[Extracted page text data]
[Start of section]

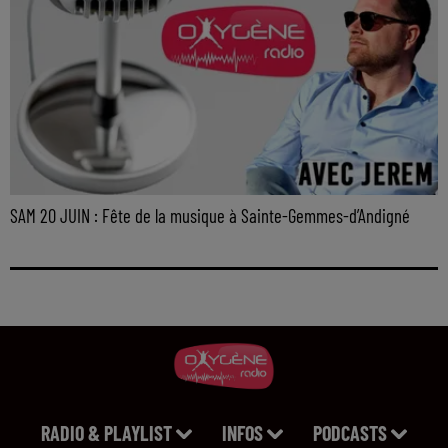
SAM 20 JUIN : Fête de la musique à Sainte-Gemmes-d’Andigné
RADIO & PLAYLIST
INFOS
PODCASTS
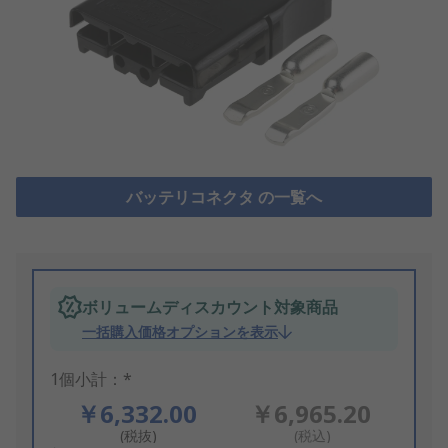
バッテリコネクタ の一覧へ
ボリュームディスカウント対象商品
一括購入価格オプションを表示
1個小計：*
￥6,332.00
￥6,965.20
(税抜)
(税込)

[End of section]
[Start of section]

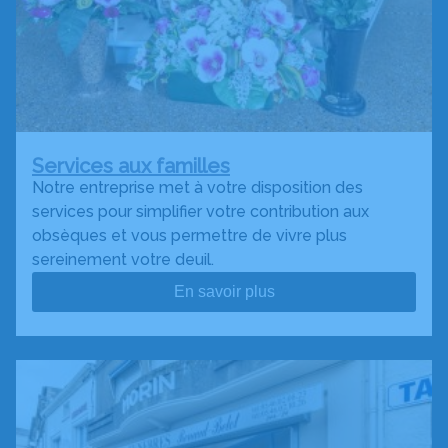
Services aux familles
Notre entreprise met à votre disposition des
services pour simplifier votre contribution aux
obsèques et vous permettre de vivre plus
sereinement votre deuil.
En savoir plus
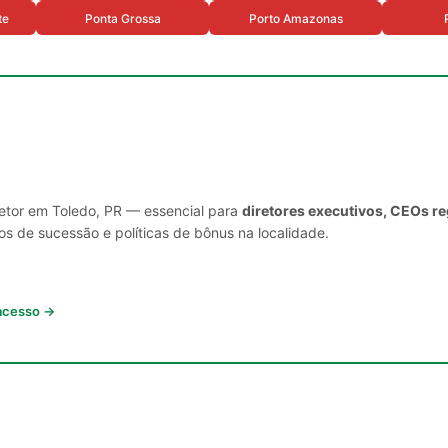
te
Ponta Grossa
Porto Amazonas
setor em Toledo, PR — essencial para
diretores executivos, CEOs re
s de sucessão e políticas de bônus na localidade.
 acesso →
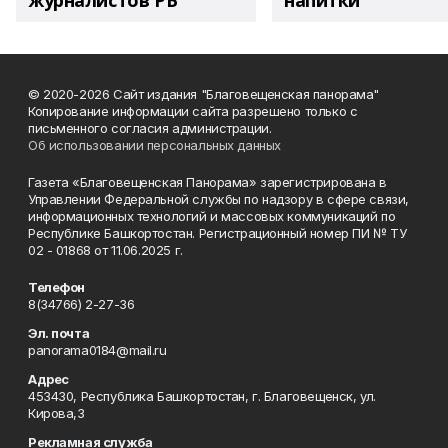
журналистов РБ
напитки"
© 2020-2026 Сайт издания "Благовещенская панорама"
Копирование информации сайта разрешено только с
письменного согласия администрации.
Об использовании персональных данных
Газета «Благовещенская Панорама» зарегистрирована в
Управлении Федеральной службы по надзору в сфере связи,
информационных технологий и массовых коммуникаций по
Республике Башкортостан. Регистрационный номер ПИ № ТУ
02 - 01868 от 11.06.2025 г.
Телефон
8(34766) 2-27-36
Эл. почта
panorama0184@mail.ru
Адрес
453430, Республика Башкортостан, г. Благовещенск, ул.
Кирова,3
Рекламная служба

[End of section]
[Start of section]

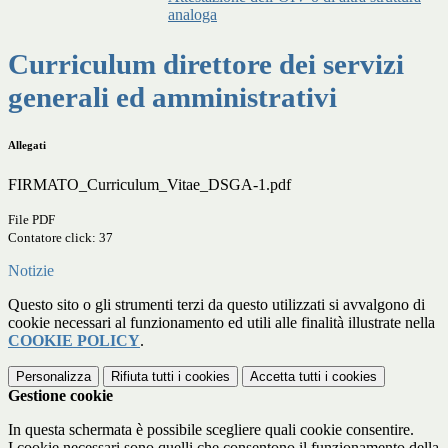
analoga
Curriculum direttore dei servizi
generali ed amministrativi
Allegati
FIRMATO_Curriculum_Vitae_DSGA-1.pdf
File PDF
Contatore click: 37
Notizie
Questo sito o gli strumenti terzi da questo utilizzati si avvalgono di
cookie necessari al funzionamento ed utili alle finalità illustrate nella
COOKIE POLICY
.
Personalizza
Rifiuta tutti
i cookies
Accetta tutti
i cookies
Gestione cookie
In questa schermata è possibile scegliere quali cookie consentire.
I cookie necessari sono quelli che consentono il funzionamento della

[End of section]

With "funzionamento" as the word to match, copy each line of the records that has it.

▶ [Task result]
cookie necessari al funzionamento ed utili alle finalità illustrate nella
I cookie necessari sono quelli che consentono il funzionamento della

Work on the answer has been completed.